Supplied material:
-----

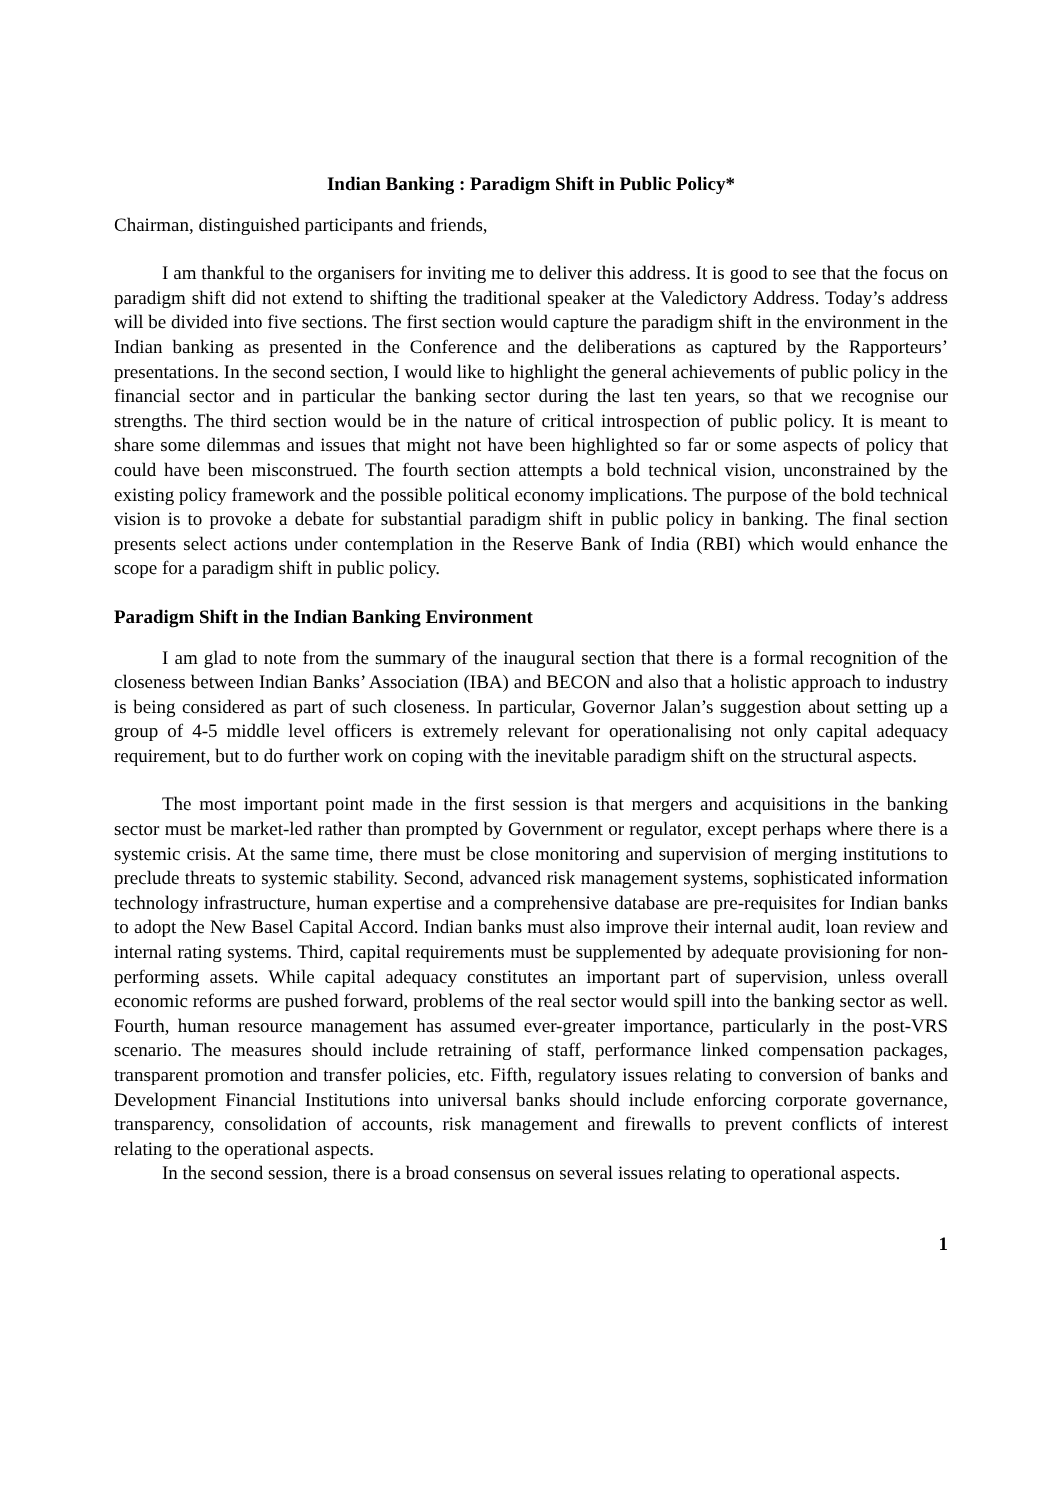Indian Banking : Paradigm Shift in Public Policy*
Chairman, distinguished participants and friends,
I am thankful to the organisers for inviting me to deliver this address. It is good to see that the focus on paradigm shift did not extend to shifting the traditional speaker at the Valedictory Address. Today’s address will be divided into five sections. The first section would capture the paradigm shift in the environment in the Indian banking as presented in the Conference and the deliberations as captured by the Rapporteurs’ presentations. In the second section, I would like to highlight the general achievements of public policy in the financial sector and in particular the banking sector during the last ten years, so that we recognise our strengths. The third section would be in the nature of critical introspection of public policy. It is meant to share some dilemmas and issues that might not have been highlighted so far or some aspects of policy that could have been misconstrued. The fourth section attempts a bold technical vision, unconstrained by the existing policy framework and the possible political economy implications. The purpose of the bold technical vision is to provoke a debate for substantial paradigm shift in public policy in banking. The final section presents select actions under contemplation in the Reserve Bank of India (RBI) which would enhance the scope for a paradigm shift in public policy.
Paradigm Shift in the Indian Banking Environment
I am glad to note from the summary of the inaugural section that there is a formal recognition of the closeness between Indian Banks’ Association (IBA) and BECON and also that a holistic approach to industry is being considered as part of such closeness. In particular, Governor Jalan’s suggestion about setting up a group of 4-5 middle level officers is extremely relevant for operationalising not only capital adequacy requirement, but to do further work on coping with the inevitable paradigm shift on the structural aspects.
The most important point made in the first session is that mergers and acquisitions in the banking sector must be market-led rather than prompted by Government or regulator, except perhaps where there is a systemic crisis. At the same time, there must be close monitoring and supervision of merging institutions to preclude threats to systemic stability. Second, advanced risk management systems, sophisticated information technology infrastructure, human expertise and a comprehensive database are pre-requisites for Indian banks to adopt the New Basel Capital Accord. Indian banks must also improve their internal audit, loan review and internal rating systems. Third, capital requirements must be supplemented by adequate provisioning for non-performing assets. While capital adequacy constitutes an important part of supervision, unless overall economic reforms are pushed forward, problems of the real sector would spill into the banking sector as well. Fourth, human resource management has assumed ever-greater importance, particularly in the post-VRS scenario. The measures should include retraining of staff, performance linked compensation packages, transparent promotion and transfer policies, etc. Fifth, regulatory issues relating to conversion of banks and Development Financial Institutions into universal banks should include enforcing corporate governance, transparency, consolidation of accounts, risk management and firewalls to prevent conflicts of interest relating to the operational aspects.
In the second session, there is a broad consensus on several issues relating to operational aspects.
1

-----

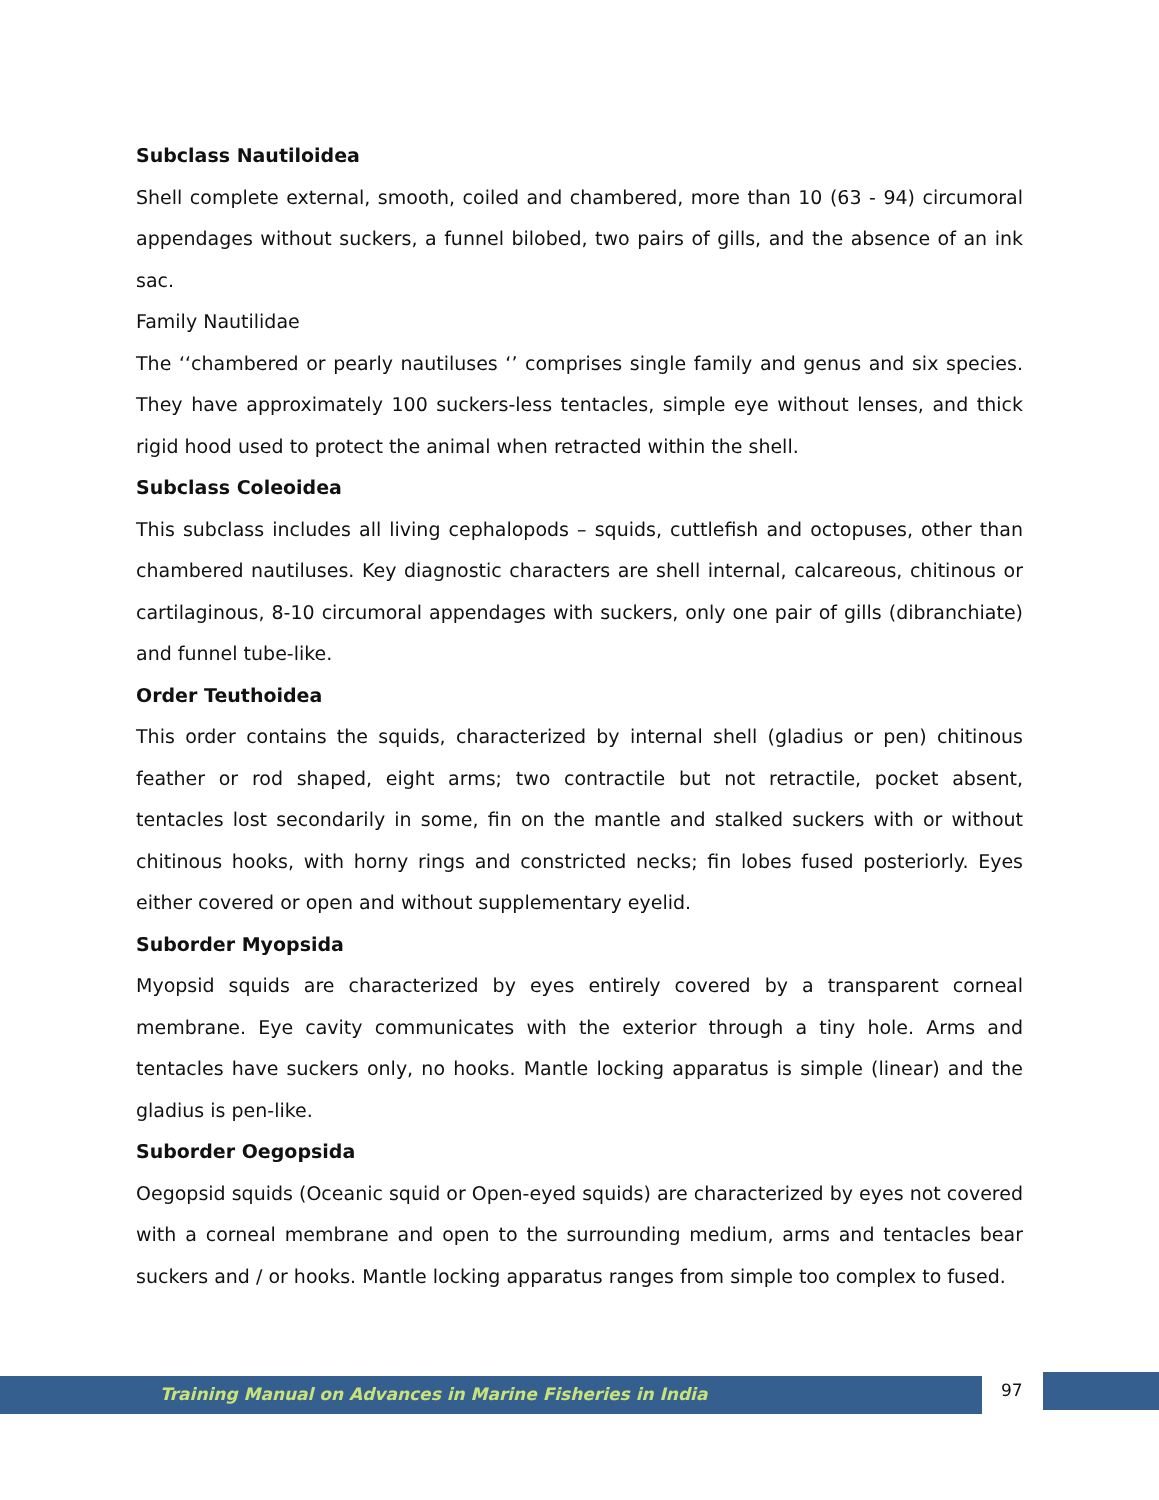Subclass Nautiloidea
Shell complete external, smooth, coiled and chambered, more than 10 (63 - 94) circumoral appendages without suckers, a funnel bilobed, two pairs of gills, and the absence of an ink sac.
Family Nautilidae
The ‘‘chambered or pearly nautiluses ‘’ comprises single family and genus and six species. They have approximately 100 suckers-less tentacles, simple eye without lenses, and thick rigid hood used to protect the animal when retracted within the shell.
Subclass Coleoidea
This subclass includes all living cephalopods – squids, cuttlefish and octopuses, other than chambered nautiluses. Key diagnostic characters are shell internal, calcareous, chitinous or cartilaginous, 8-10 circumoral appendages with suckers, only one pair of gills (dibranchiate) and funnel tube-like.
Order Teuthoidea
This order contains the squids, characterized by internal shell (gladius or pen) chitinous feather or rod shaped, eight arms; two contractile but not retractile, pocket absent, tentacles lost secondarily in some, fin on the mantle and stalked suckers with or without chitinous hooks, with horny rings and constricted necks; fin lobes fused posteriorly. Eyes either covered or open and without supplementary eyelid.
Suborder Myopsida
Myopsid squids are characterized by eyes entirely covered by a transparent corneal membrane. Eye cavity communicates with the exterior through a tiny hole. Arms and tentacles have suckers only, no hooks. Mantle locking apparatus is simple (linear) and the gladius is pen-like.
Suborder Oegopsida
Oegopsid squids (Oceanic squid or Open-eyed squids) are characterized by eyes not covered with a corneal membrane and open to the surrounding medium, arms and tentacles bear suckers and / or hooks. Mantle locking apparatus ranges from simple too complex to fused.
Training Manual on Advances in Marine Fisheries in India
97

-----

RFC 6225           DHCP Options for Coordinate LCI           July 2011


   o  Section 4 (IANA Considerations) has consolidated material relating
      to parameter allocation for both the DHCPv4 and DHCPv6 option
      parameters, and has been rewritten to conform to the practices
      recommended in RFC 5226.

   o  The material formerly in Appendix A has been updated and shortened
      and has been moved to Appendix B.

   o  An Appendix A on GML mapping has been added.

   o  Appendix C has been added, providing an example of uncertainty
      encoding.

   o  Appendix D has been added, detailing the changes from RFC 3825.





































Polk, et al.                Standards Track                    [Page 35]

-----

Aim of the task:
Read through the data and copy every line where "apparatus" shows up.

Written answer:
Myopsid squids are characterized by eyes entirely covered by a transparent corneal membrane. Eye cavity communicates with the exterior through a tiny hole. Arms and tentacles have suckers only, no hooks. Mantle locking apparatus is simple (linear) and the gladius is pen-like.
Oegopsid squids (Oceanic squid or Open-eyed squids) are characterized by eyes not covered with a corneal membrane and open to the surrounding medium, arms and tentacles bear suckers and / or hooks. Mantle locking apparatus ranges from simple too complex to fused.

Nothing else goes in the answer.